■ What the task requires ■
Reproduce each record verbatim, images excluded.

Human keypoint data

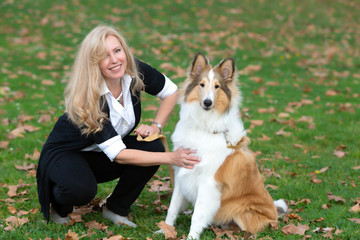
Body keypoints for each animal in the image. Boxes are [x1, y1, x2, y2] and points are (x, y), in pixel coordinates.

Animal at [162, 53, 286, 239]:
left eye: (217, 86)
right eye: (202, 84)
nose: (207, 102)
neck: (204, 125)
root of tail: (275, 215)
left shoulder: (207, 183)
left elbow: (197, 215)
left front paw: (191, 236)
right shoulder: (181, 172)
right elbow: (173, 207)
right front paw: (165, 230)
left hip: (242, 210)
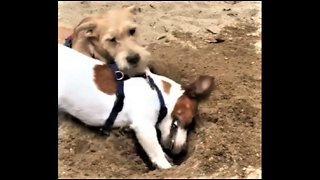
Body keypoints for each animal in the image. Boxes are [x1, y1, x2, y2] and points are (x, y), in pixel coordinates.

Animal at [57, 44, 215, 169]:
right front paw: (166, 166)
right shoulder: (144, 127)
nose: (182, 150)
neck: (157, 91)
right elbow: (156, 151)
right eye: (190, 120)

■ Task answer ■
Body keypoints for each animal in the image. Boxes are [x1, y1, x2, y2] and points are (x, y), in pixel coordinates.

Animal at [162, 53, 286, 239]:
left eye: (217, 86)
right eye: (202, 84)
nose: (207, 102)
neck: (204, 125)
root of tail: (275, 215)
left shoulder: (207, 183)
left elbow: (197, 215)
left front paw: (191, 236)
right shoulder: (181, 172)
right elbow: (173, 207)
right front paw: (165, 230)
left hip: (242, 210)
Body keypoints for each animal in the image. Boxes are [x1, y1, x2, y2] and points are (x, y), in pixel coordinates.

Animal at [57, 44, 215, 169]:
right front paw: (166, 166)
right shoulder: (144, 127)
nose: (182, 150)
neck: (157, 91)
right elbow: (156, 151)
right eye: (190, 120)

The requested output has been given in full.